==== Record excerpts ====

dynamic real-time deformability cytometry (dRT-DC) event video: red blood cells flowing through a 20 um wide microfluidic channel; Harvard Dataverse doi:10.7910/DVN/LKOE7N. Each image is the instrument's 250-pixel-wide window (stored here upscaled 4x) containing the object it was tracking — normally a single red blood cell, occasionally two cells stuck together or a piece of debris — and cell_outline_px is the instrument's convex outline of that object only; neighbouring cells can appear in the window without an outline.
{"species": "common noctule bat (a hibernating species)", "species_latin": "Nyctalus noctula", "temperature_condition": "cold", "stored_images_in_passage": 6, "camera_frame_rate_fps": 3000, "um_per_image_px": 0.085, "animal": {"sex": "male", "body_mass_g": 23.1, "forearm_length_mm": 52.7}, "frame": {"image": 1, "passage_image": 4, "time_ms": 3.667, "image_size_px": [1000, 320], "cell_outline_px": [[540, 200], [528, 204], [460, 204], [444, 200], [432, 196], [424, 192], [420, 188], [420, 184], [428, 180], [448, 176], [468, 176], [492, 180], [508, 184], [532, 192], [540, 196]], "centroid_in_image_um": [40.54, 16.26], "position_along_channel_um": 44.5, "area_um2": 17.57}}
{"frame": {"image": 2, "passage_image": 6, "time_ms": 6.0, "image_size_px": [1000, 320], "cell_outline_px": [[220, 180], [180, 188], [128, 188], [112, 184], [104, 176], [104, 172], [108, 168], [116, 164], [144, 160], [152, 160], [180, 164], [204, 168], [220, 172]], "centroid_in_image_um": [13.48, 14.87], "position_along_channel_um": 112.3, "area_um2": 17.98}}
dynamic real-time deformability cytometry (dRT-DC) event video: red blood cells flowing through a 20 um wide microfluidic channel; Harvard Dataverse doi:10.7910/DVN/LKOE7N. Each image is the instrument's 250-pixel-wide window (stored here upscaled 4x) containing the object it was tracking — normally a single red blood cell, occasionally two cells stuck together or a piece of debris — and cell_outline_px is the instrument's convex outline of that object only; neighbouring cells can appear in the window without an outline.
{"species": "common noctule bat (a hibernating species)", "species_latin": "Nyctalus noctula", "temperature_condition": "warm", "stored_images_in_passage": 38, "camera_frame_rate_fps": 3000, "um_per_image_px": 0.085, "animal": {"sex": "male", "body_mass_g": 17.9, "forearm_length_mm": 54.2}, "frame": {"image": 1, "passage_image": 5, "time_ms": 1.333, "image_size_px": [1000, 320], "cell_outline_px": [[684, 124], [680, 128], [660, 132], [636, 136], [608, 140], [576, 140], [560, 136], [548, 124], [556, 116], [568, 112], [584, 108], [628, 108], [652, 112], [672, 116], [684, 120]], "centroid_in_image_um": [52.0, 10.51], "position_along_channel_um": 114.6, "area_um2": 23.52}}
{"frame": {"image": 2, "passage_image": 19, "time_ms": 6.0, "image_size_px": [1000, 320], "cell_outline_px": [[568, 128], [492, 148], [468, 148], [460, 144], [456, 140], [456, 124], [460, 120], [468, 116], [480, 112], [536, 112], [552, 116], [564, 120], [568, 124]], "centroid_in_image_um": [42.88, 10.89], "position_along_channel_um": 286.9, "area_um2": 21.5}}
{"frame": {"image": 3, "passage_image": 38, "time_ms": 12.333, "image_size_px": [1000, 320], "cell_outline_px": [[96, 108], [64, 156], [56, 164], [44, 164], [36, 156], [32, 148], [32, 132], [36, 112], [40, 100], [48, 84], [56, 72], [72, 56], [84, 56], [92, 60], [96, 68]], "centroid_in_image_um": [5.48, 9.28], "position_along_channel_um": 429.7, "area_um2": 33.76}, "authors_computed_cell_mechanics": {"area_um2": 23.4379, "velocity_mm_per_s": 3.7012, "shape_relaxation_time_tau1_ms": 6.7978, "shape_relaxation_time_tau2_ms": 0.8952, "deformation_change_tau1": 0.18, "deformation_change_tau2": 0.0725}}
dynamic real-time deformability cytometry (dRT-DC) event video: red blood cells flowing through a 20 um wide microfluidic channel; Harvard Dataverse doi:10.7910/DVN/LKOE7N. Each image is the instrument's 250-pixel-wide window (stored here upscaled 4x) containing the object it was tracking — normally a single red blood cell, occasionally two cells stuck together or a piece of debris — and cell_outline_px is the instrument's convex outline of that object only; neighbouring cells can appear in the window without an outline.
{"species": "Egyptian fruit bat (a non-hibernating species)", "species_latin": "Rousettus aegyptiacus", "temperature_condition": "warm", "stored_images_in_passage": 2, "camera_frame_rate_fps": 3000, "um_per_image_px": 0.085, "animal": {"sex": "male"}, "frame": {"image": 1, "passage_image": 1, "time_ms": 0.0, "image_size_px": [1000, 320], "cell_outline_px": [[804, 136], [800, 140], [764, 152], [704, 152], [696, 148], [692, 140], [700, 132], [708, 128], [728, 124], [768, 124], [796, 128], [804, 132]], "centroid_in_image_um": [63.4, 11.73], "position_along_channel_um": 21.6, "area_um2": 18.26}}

====

Written instruction:
Your task is to quote all of the data word for word.

Solved exercise:
dynamic real-time deformability cytometry (dRT-DC) event video: red blood cells flowing through a 20 um wide microfluidic channel; Harvard Dataverse doi:10.7910/DVN/LKOE7N. Each image is the instrument's 250-pixel-wide window (stored here upscaled 4x) containing the object it was tracking — normally a single red blood cell, occasionally two cells stuck together or a piece of debris — and cell_outline_px is the instrument's convex outline of that object only; neighbouring cells can appear in the window without an outline.
{"species": "common noctule bat (a hibernating species)", "species_latin": "Nyctalus noctula", "temperature_condition": "cold", "stored_images_in_passage": 6, "camera_frame_rate_fps": 3000, "um_per_image_px": 0.085, "animal": {"sex": "male", "body_mass_g": 23.1, "forearm_length_mm": 52.7}, "frame": {"image": 1, "passage_image": 4, "time_ms": 3.667, "image_size_px": [1000, 320], "cell_outline_px": [[540, 200], [528, 204], [460, 204], [444, 200], [432, 196], [424, 192], [420, 188], [420, 184], [428, 180], [448, 176], [468, 176], [492, 180], [508, 184], [532, 192], [540, 196]], "centroid_in_image_um": [40.54, 16.26], "position_along_channel_um": 44.5, "area_um2": 17.57}}
{"frame": {"image": 2, "passage_image": 6, "time_ms": 6.0, "image_size_px": [1000, 320], "cell_outline_px": [[220, 180], [180, 188], [128, 188], [112, 184], [104, 176], [104, 172], [108, 168], [116, 164], [144, 160], [152, 160], [180, 164], [204, 168], [220, 172]], "centroid_in_image_um": [13.48, 14.87], "position_along_channel_um": 112.3, "area_um2": 17.98}}
dynamic real-time deformability cytometry (dRT-DC) event video: red blood cells flowing through a 20 um wide microfluidic channel; Harvard Dataverse doi:10.7910/DVN/LKOE7N. Each image is the instrument's 250-pixel-wide window (stored here upscaled 4x) containing the object it was tracking — normally a single red blood cell, occasionally two cells stuck together or a piece of debris — and cell_outline_px is the instrument's convex outline of that object only; neighbouring cells can appear in the window without an outline.
{"species": "common noctule bat (a hibernating species)", "species_latin": "Nyctalus noctula", "temperature_condition": "warm", "stored_images_in_passage": 38, "camera_frame_rate_fps": 3000, "um_per_image_px": 0.085, "animal": {"sex": "male", "body_mass_g": 17.9, "forearm_length_mm": 54.2}, "frame": {"image": 1, "passage_image": 5, "time_ms": 1.333, "image_size_px": [1000, 320], "cell_outline_px": [[684, 124], [680, 128], [660, 132], [636, 136], [608, 140], [576, 140], [560, 136], [548, 124], [556, 116], [568, 112], [584, 108], [628, 108], [652, 112], [672, 116], [684, 120]], "centroid_in_image_um": [52.0, 10.51], "position_along_channel_um": 114.6, "area_um2": 23.52}}
{"frame": {"image": 2, "passage_image": 19, "time_ms": 6.0, "image_size_px": [1000, 320], "cell_outline_px": [[568, 128], [492, 148], [468, 148], [460, 144], [456, 140], [456, 124], [460, 120], [468, 116], [480, 112], [536, 112], [552, 116], [564, 120], [568, 124]], "centroid_in_image_um": [42.88, 10.89], "position_along_channel_um": 286.9, "area_um2": 21.5}}
{"frame": {"image": 3, "passage_image": 38, "time_ms": 12.333, "image_size_px": [1000, 320], "cell_outline_px": [[96, 108], [64, 156], [56, 164], [44, 164], [36, 156], [32, 148], [32, 132], [36, 112], [40, 100], [48, 84], [56, 72], [72, 56], [84, 56], [92, 60], [96, 68]], "centroid_in_image_um": [5.48, 9.28], "position_along_channel_um": 429.7, "area_um2": 33.76}, "authors_computed_cell_mechanics": {"area_um2": 23.4379, "velocity_mm_per_s": 3.7012, "shape_relaxation_time_tau1_ms": 6.7978, "shape_relaxation_time_tau2_ms": 0.8952, "deformation_change_tau1": 0.18, "deformation_change_tau2": 0.0725}}
dynamic real-time deformability cytometry (dRT-DC) event video: red blood cells flowing through a 20 um wide microfluidic channel; Harvard Dataverse doi:10.7910/DVN/LKOE7N. Each image is the instrument's 250-pixel-wide window (stored here upscaled 4x) containing the object it was tracking — normally a single red blood cell, occasionally two cells stuck together or a piece of debris — and cell_outline_px is the instrument's convex outline of that object only; neighbouring cells can appear in the window without an outline.
{"species": "Egyptian fruit bat (a non-hibernating species)", "species_latin": "Rousettus aegyptiacus", "temperature_condition": "warm", "stored_images_in_passage": 2, "camera_frame_rate_fps": 3000, "um_per_image_px": 0.085, "animal": {"sex": "male"}, "frame": {"image": 1, "passage_image": 1, "time_ms": 0.0, "image_size_px": [1000, 320], "cell_outline_px": [[804, 136], [800, 140], [764, 152], [704, 152], [696, 148], [692, 140], [700, 132], [708, 128], [728, 124], [768, 124], [796, 128], [804, 132]], "centroid_in_image_um": [63.4, 11.73], "position_along_channel_um": 21.6, "area_um2": 18.26}}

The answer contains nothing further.